Grace’s stomach clenches. “No.”
“I’m sorry, Grace.”
“No–”
“Grace–”
She springs to her feet. “NO! They can’t.”
“They can and they have.”
“After a few minutes fiddling about they decide his life isn’t worth living, won’t be worth the effort of keeping him alive? A few piddly tests and they condemn him to death?”
“It wasn’t that simple or that quick, Grace. They’ve been considering every aspect of Colin’s case for a while. The tests were merely confirmation of what they already knew.”
“I can’t believe what I’m
hearing,” she says. “After all we’ve been through, all we’ve talked about, all you’ve seen. A sodding miracle you said. Did you tell them about that?”
“Yes, I did.”
“And what did they say?”
“A fluke, nothing more.”
Grace paces the floor, scrubbing at her brow. “What about Lucas? He’s next of kin. They can’t do anything without his say. Get Lucas in here. Get him to tell them–”

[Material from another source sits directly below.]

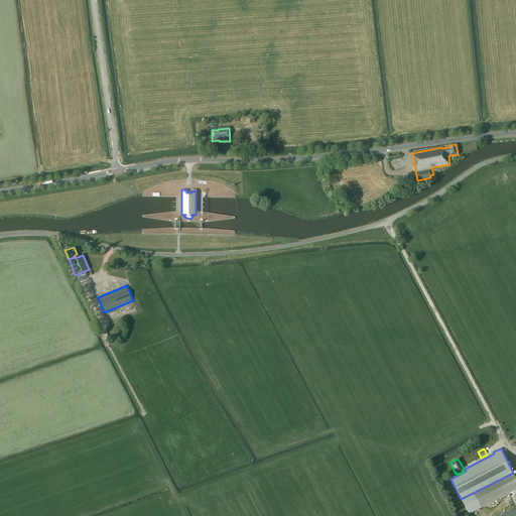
[(515,479),(513,473),(474,493),(462,499),(469,514),(481,508),(509,493),(515,506),(515,479)]
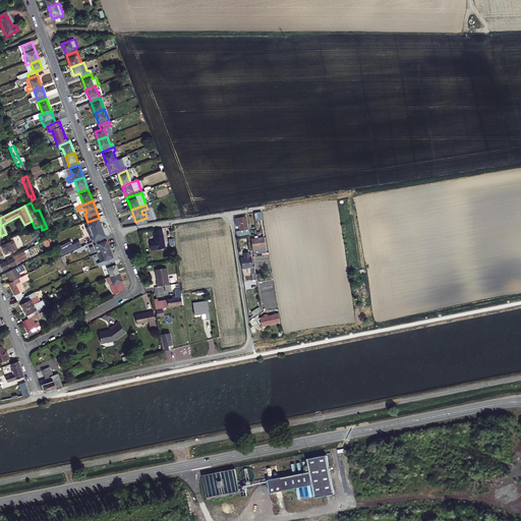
[(236,233),(237,239),(250,237),(249,231),(247,231),(246,218),(234,220),(236,228),(239,227),(240,232),(236,233)]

“He’s already given his consent,” says Gibb.
“What? When?”
“When he took responsibility as Colin’s next of kin, he signed documentation abdicating all Colin’s care to the medics, trusting they would always do their best for him. He literally gave them carte blanche to do whatever needed to be done to his brother without further consultation. He left it entirely in their hands hoping only for improvement and eventual discharge. It probably never even crossed his mind that if Colin should suffer an intractable fit, or a heart attack, or he picks up an infection and goes into organ failure, or fails to respond to treatment, as he is doing now, he will not receive any life restoring measures. He will be made as comfortable as is humanly possible, and then–”
“You turn away from him and leave him to die? You can’t work out how to make him better, so you give up on him.”
“Speaking for myself, I never give up on anybody, Grace, no matter how hopeless the case–”
“Colin is not a hopeless case–! If Lucas had had the slightest inkling of what he was being asked to sign up to he wouldn’t have agreed.”
“Beside the point,” says Gibbs. “What’s done is done.”
“You can’t allow this to stand.”
“I’m afraid we can, and there’s not a damned thing either you or I can do about it. It’s out of our hands.”
“We’ll see about that. I want to see the doctor in charge. The one who made this decision. Get him in here right now.”
“Nothing you say will make any difference, Grace. The decision has been made by the people who are able to make it and, to be brutal – it’s none of your business.”
“Oh, really? And who’s going to stop me making it my business?”
No reply.
“As I thought. So are you going to call him or not?”